-- Stored data follows --

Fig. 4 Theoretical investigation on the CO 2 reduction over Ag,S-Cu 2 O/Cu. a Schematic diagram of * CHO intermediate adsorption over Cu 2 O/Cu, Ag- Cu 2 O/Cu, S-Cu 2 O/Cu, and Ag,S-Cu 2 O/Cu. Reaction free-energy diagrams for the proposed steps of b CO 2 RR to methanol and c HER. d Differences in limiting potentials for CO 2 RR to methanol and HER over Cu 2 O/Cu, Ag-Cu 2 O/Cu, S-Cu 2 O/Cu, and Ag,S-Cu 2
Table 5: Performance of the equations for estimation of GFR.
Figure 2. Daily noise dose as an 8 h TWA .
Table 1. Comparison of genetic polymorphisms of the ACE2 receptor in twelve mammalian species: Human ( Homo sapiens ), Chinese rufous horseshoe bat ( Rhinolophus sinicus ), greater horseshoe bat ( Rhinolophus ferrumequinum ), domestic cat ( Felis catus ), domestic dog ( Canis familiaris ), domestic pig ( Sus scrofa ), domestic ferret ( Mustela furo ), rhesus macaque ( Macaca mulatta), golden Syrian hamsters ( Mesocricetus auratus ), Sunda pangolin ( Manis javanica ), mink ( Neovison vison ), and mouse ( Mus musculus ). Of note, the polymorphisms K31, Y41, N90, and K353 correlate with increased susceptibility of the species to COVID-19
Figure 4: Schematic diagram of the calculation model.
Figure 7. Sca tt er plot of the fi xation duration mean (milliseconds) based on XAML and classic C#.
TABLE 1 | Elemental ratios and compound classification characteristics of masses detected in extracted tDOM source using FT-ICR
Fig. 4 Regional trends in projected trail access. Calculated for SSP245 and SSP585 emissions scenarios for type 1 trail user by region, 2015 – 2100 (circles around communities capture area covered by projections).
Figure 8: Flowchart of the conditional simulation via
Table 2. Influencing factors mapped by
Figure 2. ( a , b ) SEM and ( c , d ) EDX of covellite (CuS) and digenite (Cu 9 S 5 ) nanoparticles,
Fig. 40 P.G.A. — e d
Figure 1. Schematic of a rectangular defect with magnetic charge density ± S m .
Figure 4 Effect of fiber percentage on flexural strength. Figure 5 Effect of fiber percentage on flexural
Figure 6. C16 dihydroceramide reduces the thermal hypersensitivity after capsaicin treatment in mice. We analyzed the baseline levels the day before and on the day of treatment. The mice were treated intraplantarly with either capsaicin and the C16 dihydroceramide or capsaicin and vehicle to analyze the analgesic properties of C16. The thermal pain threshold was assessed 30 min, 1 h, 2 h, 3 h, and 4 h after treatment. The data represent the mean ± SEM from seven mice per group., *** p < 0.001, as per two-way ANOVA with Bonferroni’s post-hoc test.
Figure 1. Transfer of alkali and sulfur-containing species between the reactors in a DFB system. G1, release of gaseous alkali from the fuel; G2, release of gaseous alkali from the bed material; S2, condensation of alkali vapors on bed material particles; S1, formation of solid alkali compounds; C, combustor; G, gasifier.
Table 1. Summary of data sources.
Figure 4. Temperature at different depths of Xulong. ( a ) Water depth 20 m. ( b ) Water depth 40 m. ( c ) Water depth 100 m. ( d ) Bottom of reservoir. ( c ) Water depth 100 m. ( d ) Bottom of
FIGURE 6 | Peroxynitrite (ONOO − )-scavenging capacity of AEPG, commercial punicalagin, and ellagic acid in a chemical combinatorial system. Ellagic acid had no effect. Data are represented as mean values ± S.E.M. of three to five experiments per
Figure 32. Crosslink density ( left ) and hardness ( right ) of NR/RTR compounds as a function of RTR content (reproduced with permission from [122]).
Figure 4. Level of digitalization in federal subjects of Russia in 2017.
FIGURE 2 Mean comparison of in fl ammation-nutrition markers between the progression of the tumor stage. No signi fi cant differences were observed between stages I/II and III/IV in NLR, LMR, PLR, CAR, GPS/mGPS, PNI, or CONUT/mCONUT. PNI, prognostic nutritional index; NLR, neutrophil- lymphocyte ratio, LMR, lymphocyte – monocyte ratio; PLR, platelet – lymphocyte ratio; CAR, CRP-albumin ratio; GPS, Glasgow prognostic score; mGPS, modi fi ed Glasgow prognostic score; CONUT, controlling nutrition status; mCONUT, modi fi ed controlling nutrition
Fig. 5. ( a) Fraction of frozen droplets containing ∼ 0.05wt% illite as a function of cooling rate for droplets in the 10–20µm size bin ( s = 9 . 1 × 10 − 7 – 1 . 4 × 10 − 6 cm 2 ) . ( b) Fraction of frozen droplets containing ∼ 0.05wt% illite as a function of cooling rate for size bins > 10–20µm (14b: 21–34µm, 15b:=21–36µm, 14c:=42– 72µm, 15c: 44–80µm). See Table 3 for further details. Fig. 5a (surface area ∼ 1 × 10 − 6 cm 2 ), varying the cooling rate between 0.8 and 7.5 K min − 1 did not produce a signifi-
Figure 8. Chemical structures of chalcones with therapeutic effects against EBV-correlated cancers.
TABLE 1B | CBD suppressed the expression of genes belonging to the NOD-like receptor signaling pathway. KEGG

-- Stored data concluded --

__Exercise prompt__
What is asked for is an exact copy of the lines above from the one containing "Table 2. Influencing factors mapped by" through the one containing "Table 1. Summary of data sources.", and only those.

__Reply__
Table 2. Influencing factors mapped by
Figure 2. ( a , b ) SEM and ( c , d ) EDX of covellite (CuS) and digenite (Cu 9 S 5 ) nanoparticles,
Fig. 40 P.G.A. — e d
Figure 1. Schematic of a rectangular defect with magnetic charge density ± S m .
Figure 4 Effect of fiber percentage on flexural strength. Figure 5 Effect of fiber percentage on flexural
Figure 6. C16 dihydroceramide reduces the thermal hypersensitivity after capsaicin treatment in mice. We analyzed the baseline levels the day before and on the day of treatment. The mice were treated intraplantarly with either capsaicin and the C16 dihydroceramide or capsaicin and vehicle to analyze the analgesic properties of C16. The thermal pain threshold was assessed 30 min, 1 h, 2 h, 3 h, and 4 h after treatment. The data represent the mean ± SEM from seven mice per group., *** p < 0.001, as per two-way ANOVA with Bonferroni’s post-hoc test.
Figure 1. Transfer of alkali and sulfur-containing species between the reactors in a DFB system. G1, release of gaseous alkali from the fuel; G2, release of gaseous alkali from the bed material; S2, condensation of alkali vapors on bed material particles; S1, formation of solid alkali compounds; C, combustor; G, gasifier.
Table 1. Summary of data sources.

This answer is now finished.